### TASK TO CARRY OUT
A verbatim transcript of the lines below, starting at the first and ending with the one that holds "translated this board", is what should be produced.
======== EXERCISE DATA
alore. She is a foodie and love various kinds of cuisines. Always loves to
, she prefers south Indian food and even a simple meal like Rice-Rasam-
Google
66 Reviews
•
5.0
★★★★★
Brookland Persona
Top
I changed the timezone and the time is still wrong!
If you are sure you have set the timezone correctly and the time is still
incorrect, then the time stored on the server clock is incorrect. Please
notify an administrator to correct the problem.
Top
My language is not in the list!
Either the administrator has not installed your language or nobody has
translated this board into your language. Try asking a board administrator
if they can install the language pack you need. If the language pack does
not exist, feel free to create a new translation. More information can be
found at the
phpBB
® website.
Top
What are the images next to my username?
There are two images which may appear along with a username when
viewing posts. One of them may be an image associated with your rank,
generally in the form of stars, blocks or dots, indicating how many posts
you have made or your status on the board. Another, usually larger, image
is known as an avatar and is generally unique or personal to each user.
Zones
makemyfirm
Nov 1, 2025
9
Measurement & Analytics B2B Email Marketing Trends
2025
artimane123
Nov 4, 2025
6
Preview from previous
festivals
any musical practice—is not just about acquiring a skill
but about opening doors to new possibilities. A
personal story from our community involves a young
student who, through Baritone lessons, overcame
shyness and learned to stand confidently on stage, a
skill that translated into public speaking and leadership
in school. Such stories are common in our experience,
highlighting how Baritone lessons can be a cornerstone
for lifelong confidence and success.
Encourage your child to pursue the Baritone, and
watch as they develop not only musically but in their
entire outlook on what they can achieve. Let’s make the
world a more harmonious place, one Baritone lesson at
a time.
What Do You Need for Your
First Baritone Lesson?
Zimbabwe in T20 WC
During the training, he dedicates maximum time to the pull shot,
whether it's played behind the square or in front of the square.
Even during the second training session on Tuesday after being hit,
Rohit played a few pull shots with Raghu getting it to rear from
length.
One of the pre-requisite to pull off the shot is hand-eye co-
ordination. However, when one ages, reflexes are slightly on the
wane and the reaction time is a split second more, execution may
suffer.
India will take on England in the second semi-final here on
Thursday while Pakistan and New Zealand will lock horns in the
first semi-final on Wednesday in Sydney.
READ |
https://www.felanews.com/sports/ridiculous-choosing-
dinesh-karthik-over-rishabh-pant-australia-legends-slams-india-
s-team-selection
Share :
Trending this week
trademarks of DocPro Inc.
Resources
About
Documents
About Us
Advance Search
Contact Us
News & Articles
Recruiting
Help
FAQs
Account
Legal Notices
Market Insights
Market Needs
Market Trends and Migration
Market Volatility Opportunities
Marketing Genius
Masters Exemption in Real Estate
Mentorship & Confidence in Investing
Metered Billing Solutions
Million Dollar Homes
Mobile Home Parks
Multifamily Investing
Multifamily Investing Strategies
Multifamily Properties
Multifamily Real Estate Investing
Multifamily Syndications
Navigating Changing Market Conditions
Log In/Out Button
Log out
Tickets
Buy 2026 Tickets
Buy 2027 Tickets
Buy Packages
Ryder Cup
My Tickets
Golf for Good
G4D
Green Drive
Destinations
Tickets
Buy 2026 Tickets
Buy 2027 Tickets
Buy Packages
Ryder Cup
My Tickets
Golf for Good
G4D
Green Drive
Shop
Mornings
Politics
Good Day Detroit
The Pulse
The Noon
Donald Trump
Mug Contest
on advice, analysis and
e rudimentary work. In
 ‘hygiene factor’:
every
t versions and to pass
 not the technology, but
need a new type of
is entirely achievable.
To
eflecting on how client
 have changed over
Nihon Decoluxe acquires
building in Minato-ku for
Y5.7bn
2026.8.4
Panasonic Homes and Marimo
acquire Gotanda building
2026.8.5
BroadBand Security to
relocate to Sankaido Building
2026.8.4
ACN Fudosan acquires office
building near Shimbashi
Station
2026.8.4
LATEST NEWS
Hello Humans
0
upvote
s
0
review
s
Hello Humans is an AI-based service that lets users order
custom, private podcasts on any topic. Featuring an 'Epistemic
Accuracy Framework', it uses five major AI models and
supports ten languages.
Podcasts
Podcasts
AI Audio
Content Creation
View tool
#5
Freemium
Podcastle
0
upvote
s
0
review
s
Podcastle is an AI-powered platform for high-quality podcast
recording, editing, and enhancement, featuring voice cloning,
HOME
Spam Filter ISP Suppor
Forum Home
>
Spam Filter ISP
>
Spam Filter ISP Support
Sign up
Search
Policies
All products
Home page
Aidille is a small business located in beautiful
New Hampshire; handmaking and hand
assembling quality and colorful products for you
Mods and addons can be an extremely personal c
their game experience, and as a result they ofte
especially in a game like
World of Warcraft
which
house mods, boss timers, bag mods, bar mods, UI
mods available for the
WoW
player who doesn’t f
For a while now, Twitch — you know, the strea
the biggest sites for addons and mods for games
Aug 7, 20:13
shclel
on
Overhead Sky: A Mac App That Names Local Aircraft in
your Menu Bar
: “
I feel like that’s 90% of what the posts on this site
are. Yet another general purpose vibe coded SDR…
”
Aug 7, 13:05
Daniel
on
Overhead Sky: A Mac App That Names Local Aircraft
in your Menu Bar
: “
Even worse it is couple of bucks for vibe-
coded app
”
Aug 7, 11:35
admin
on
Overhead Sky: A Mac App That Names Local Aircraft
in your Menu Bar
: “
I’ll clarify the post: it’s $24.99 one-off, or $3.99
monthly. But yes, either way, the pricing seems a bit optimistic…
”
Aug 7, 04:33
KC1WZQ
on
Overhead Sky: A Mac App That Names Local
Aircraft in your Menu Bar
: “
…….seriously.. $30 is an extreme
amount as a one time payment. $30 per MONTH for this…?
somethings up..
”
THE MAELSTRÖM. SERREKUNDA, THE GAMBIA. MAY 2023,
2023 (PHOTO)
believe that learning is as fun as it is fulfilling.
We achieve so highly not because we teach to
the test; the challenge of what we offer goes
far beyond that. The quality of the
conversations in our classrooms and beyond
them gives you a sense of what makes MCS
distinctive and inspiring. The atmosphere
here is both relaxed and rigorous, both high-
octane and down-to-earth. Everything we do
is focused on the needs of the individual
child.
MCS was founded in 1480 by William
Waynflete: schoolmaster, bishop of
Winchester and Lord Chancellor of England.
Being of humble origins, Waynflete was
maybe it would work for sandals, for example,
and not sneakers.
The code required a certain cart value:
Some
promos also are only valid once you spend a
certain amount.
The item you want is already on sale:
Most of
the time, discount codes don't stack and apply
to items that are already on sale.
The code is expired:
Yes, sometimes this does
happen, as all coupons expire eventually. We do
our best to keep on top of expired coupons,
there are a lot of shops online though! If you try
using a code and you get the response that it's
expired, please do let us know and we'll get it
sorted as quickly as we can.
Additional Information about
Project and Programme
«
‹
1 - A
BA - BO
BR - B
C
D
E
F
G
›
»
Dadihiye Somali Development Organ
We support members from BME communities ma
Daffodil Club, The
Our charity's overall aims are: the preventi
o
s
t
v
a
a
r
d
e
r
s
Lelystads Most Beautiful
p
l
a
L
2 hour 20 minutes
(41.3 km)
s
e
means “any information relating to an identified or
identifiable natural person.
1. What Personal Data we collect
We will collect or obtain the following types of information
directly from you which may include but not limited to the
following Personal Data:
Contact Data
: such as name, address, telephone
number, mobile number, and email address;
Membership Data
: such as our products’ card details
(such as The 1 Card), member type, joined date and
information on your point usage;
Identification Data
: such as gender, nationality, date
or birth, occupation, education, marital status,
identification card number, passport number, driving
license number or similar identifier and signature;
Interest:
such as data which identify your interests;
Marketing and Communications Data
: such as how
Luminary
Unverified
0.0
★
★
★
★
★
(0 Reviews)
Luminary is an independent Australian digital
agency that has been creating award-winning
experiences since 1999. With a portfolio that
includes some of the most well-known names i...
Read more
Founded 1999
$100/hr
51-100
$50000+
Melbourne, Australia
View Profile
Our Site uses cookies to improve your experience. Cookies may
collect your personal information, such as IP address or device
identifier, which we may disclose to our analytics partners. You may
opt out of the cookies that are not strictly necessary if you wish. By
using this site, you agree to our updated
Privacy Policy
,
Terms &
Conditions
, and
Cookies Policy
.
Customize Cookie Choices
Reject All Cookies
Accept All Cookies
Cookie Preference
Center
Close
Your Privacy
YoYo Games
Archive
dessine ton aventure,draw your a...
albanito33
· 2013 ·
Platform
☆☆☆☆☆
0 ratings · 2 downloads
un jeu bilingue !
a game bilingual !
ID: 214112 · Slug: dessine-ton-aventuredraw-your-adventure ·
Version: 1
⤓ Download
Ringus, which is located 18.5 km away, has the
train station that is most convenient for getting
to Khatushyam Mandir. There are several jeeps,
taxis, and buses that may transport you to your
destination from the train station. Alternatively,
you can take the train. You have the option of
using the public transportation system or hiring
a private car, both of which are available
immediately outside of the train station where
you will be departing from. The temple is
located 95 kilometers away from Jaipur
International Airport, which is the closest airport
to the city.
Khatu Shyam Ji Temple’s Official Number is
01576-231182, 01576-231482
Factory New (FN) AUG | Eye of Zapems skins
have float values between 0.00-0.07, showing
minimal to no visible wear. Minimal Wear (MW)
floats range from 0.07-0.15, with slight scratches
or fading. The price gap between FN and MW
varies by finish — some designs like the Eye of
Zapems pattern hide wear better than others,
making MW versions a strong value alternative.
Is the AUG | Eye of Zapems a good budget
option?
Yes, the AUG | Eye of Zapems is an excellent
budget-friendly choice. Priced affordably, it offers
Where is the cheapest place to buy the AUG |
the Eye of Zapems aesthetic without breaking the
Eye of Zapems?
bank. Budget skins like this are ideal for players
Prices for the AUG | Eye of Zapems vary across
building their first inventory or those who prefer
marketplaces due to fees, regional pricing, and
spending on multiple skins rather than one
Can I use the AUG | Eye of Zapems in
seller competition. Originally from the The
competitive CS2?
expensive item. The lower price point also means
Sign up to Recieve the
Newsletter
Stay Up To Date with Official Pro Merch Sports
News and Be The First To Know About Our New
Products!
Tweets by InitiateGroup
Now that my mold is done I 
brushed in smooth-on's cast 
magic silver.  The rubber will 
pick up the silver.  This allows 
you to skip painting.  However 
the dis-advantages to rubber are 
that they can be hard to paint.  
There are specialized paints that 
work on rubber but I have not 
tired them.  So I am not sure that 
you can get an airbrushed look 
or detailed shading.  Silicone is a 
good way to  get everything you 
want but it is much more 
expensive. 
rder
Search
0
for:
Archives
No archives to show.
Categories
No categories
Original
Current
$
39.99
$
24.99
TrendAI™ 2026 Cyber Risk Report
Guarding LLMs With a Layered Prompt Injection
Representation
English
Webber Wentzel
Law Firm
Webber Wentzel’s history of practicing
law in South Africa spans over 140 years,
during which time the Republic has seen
================
### TASK OUTPUT
alore. She is a foodie and love various kinds of cuisines. Always loves to
, she prefers south Indian food and even a simple meal like Rice-Rasam-
Google
66 Reviews
•
5.0
★★★★★
Brookland Persona
Top
I changed the timezone and the time is still wrong!
If you are sure you have set the timezone correctly and the time is still
incorrect, then the time stored on the server clock is incorrect. Please
notify an administrator to correct the problem.
Top
My language is not in the list!
Either the administrator has not installed your language or nobody has
translated this board into your language. Try asking a board administrator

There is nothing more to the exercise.